Just read that AI training data sets are mostly synthetic now

I was digging through a report from Epoch AI last week and found out something wild. Apparently over 60% of the data used to train new large language models is generated by other AI models, not human content. I always thought the magic was in scraping real human writing from the web. But the big labs are basically feeding AI's own output back into itself because they've scraped almost everything useful already. It makes me wonder if we're building models that just get better at sounding human without actually understanding anything deeper. Has anyone else looked into how this affects the quality of AI outputs long term?

2 comments

2 Comments

craig.nathan23d ago

Oh come on, is it really that bad though?

jesse98823d agoTop Commenter

Totally agree, I've been saying this for a bit now. I was watching a breakdown of how much GPT-4 was trained on synthetic data and it honestly creeped me out. Like these models are just getting better at mimicking the patterns they already learned, not actually adding any new real human nuance.
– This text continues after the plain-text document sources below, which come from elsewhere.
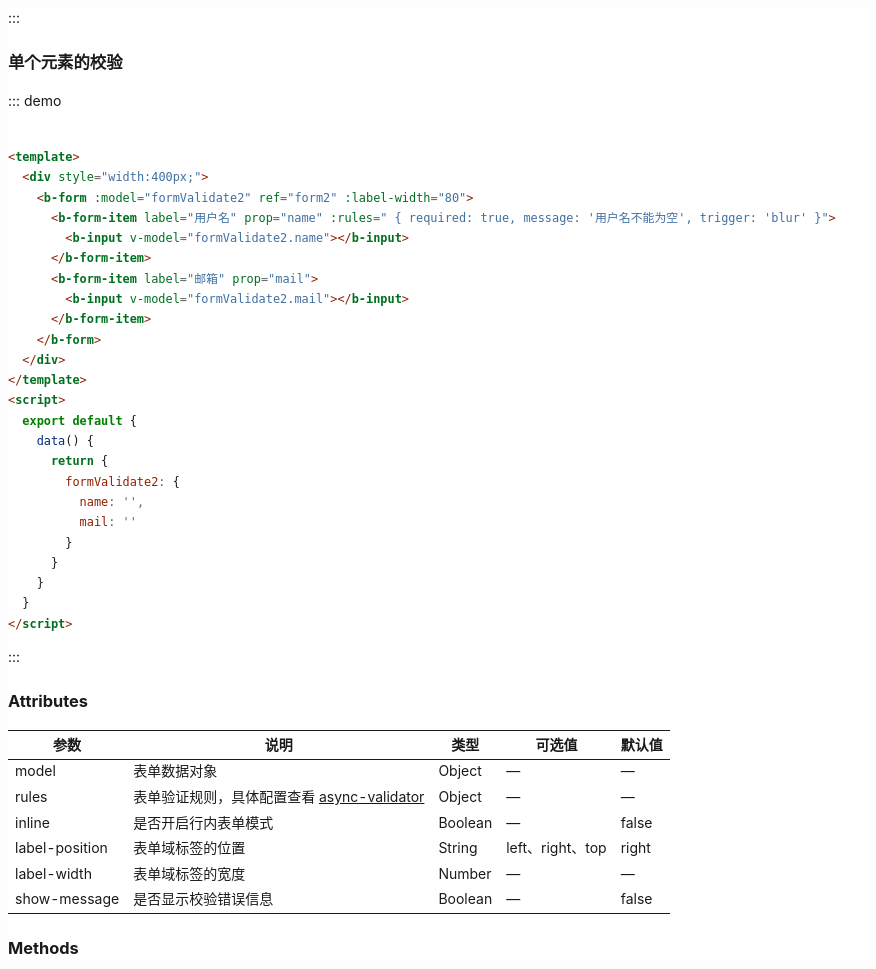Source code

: :::

### 单个元素的校验

::: demo

```html

<template>
  <div style="width:400px;">
    <b-form :model="formValidate2" ref="form2" :label-width="80">
      <b-form-item label="用户名" prop="name" :rules=" { required: true, message: '用户名不能为空', trigger: 'blur' }">
        <b-input v-model="formValidate2.name"></b-input>
      </b-form-item>
      <b-form-item label="邮箱" prop="mail">
        <b-input v-model="formValidate2.mail"></b-input>
      </b-form-item>
    </b-form>
  </div>
</template>
<script>
  export default {
    data() {
      return {
        formValidate2: {
          name: '',
          mail: ''
        }
      }
    }
  }
</script>
```

:::

### Attributes

| 参数      | 说明    | 类型      | 可选值       | 默认值   |
|---------- |-------- |---------- |-------------  |-------- |
| model     | 表单数据对象   | Object  |  —   |   —   |
| rules     | 表单验证规则，具体配置查看 [async-validator](https://github.com/yiminghe/async-validator)   | Object  |  —   |   —   |
| inline     | 是否开启行内表单模式   | Boolean  |  —   |  false  |
| label-position     | 表单域标签的位置   | String  |  left、right、top   |  right  |
| label-width    | 表单域标签的宽度   | Number  |   —    |  —   |
| show-message   | 是否显示校验错误信息   | Boolean  |   —    |  false  |

### Methods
I remember seeing a study that showed models trained mostly on synthetic data start sounding really generic and bland after a while, like every sentence is the same safe average. It feels like we're just building a feedback loop that smooths out all the weird messy parts of real human writing, which is usually what makes it interesting. This whole thing makes me worried we're gonna end up with AI that's super confident but actually knows less and less about the real world over time.